* _Task goal_: Restate word for word all of the lines below, with each image left out.

Recorded data
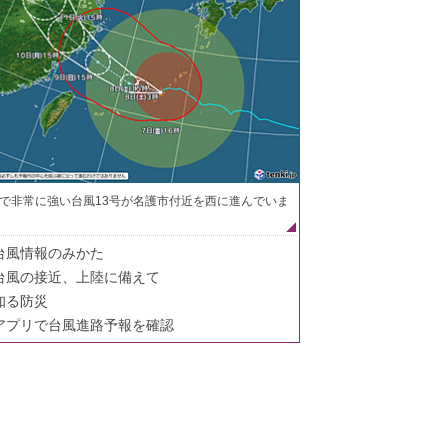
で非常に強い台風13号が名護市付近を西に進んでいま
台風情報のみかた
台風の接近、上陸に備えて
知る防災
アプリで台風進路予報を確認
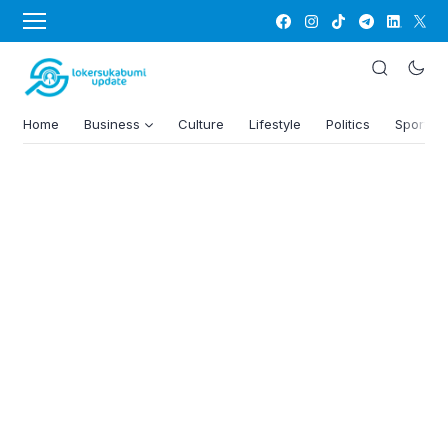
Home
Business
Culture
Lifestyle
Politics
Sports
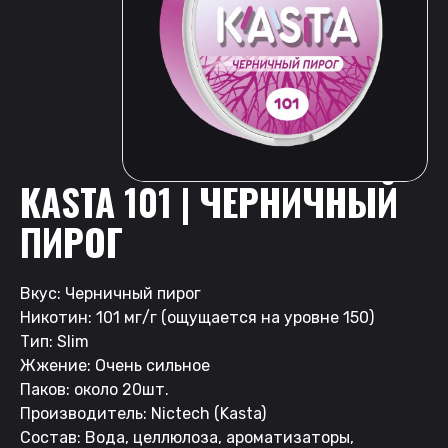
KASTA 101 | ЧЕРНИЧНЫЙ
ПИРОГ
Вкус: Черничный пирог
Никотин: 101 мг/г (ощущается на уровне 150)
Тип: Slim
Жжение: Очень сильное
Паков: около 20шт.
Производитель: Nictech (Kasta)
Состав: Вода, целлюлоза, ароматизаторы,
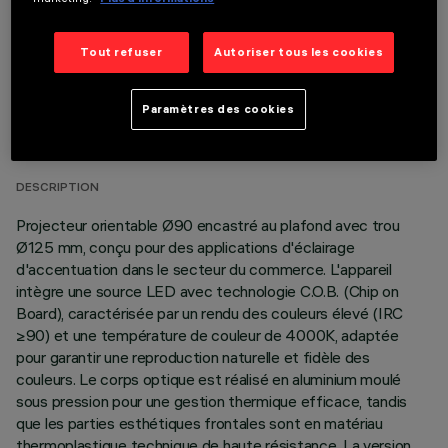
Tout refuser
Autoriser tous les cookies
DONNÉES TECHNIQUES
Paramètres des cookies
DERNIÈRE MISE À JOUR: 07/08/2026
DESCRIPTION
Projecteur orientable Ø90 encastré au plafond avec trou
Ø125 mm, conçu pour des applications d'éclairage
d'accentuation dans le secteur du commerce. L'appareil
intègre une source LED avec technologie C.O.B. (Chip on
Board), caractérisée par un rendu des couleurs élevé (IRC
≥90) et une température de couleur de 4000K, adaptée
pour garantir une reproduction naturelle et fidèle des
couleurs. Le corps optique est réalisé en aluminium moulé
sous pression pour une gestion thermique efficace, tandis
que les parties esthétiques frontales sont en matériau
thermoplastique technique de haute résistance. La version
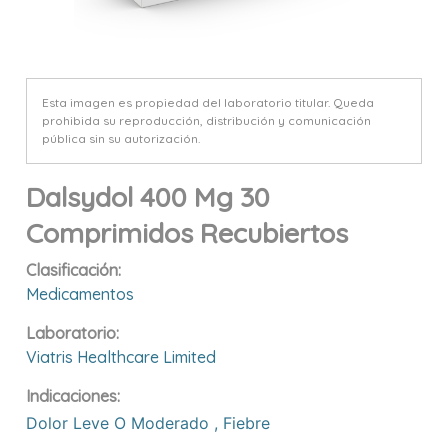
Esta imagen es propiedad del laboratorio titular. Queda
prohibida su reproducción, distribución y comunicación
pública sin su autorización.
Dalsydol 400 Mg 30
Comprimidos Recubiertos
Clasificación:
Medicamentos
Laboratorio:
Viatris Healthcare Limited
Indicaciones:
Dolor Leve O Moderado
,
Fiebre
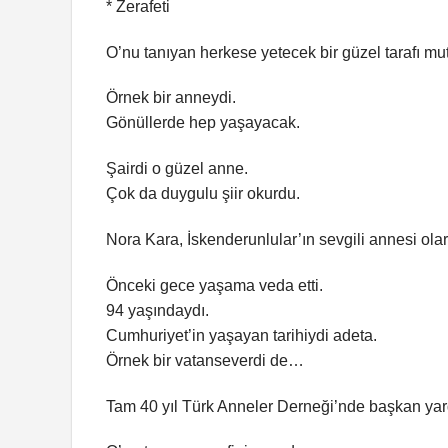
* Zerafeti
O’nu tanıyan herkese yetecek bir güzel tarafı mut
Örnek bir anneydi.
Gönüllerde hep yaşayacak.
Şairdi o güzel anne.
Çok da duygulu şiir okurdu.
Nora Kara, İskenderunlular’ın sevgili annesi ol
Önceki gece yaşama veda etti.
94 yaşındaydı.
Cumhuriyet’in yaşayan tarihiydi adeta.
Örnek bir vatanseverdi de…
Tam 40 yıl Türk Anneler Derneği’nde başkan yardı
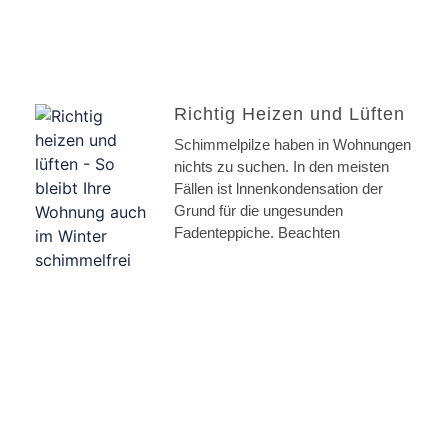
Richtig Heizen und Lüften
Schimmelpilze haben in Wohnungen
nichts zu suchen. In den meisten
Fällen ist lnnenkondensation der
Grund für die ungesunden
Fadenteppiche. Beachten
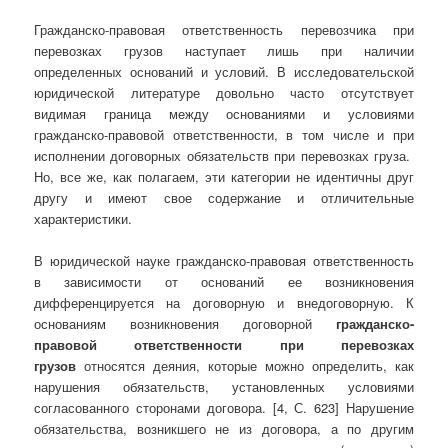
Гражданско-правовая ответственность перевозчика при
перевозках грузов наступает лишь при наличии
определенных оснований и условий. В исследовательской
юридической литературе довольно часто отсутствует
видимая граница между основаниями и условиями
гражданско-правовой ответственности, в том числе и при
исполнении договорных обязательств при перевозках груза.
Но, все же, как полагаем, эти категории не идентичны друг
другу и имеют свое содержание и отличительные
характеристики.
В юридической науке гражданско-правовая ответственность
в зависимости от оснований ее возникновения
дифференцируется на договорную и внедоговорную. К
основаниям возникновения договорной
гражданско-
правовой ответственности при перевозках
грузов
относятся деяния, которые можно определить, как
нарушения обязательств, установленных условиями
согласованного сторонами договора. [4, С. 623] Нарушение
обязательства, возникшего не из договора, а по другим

* _Result for this task_:
で非常に強い台風13号が名護市付近を西に進んでいま
台風情報のみかた
台風の接近、上陸に備えて
知る防災
アプリで台風進路予報を確認
Home
Business
Culture
Lifestyle
Politics
Sports
KASTA 101 | ЧЕРНИЧНЫЙ
ПИРОГ
Вкус: Черничный пирог
Никотин: 101 мг/г (ощущается на уровне 150)
Тип: Slim
Жжение: Очень сильное
Паков: около 20шт.
Производитель: Nictech (Kasta)
Состав: Вода, целлюлоза, ароматизаторы,
Tout refuser
Autoriser tous les cookies
DONNÉES TECHNIQUES
Paramètres des cookies
DERNIÈRE MISE À JOUR: 07/08/2026
DESCRIPTION
Projecteur orientable Ø90 encastré au plafond avec trou
Ø125 mm, conçu pour des applications d'éclairage
d'accentuation dans le secteur du commerce. L'appareil
intègre une source LED avec technologie C.O.B. (Chip on
Board), caractérisée par un rendu des couleurs élevé (IRC
≥90) et une température de couleur de 4000K, adaptée
pour garantir une reproduction naturelle et fidèle des
couleurs. Le corps optique est réalisé en aluminium moulé
sous pression pour une gestion thermique efficace, tandis
que les parties esthétiques frontales sont en matériau
thermoplastique technique de haute résistance. La version
Esta imagen es propiedad del laboratorio titular. Queda
prohibida su reproducción, distribución y comunicación
pública sin su autorización.
Dalsydol 400 Mg 30
Comprimidos Recubiertos
Clasificación:
Medicamentos
Laboratorio:
Viatris Healthcare Limited
Indicaciones:
Dolor Leve O Moderado
,
Fiebre
* Zerafeti
O’nu tanıyan herkese yetecek bir güzel tarafı mut
Örnek bir anneydi.
Gönüllerde hep yaşayacak.
Şairdi o güzel anne.
Çok da duygulu şiir okurdu.
Nora Kara, İskenderunlular’ın sevgili annesi ol
Önceki gece yaşama veda etti.
94 yaşındaydı.
Cumhuriyet’in yaşayan tarihiydi adeta.
Örnek bir vatanseverdi de…
Tam 40 yıl Türk Anneler Derneği’nde başkan yardı
Richtig Heizen und Lüften
Schimmelpilze haben in Wohnungen
nichts zu suchen. In den meisten
Fällen ist lnnenkondensation der
Grund für die ungesunden
Fadenteppiche. Beachten
Гражданско-правовая ответственность перевозчика при
перевозках грузов наступает лишь при наличии
определенных оснований и условий. В исследовательской
юридической литературе довольно часто отсутствует
видимая граница между основаниями и условиями
гражданско-правовой ответственности, в том числе и при
исполнении договорных обязательств при перевозках груза.
Но, все же, как полагаем, эти категории не идентичны друг
другу и имеют свое содержание и отличительные
характеристики.
В юридической науке гражданско-правовая ответственность
в зависимости от оснований ее возникновения
дифференцируется на договорную и внедоговорную. К
основаниям возникновения договорной
гражданско-
правовой ответственности при перевозках
грузов
относятся деяния, которые можно определить, как
нарушения обязательств, установленных условиями
согласованного сторонами договора. [4, С. 623] Нарушение
обязательства, возникшего не из договора, а по другим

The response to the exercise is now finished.